-- BEGIN Source --

The Admiralty Mining Establishment  originally known as the Mine Design Department  was a technical department of the British Royal Navy responsible for both the design of naval mines and the development of suitable countermeasures from 1915 to 1951

History
A mining department was originally established at the Admiralty in 1915, in 1919 the name was changed to the Mine Design Department (MDD) based at HMS Vernon in Portsmouth. In 1946, after being dispersed to various places during the war, in keeping with many technical departments it employed both military and highly skilled, civilian personnel. It was partly located near HMNB Portsmouth at West Leigh House, Havant as the Admiralty Mining Establishment (AME). In 1951, its role changed significantly as it was merged into a new larger department called the Underwater Counter measures and Weapon Establishment (UCWE). The UCWE was itself merged into the Admiralty Underwater Weapons Establishment, Portland in 1959.

Notable personnel
During the Second World War it recruited a number of scientists to its ranks many of them went on to become highly regarded in their respective fields including;
David Bates
Robert Boyd
Francis Crick,
Tom Gaskell
John Gunn
Harrie Massey
Nevill Mott.

-- END Source --
-- BEGIN Given records --

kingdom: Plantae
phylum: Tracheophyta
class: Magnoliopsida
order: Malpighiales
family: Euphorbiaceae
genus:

-- END Given records --

▶ [Tasks to carry out]:
[1] Name every scientist the Admiralty Mining Establishment text lists as recruited during the Second World War.
[2] Carry on the Admiralty Mining Establishment text after its last line.

▶ [Expected results]:
[1] David Bates, Robert Boyd, Francis Crick, Tom Gaskell, John Gunn, Harrie Massey, Nevill Mott

[2]
Timeline
 Board of Admiralty, Admiralty, Mining Department, 1915-1919.
 Board of Admiralty, Admiralty Mine Design Department, 1919-1951.
 Board of Admiralty, Underwater Counter measures and Weapon Establishment, 1951-1959.
 Board of Admiralty, Admiralty Underwater Weapons Establishment, 1959-1964.
 Ministry of Defence, Navy Department, Underwater Weapons Establishment, Portland, 1964-1984.

See also 
 HMS Vernon (shore establishment)

References

Further reading 
John Frayn Turner 'Service Most Silent' (book)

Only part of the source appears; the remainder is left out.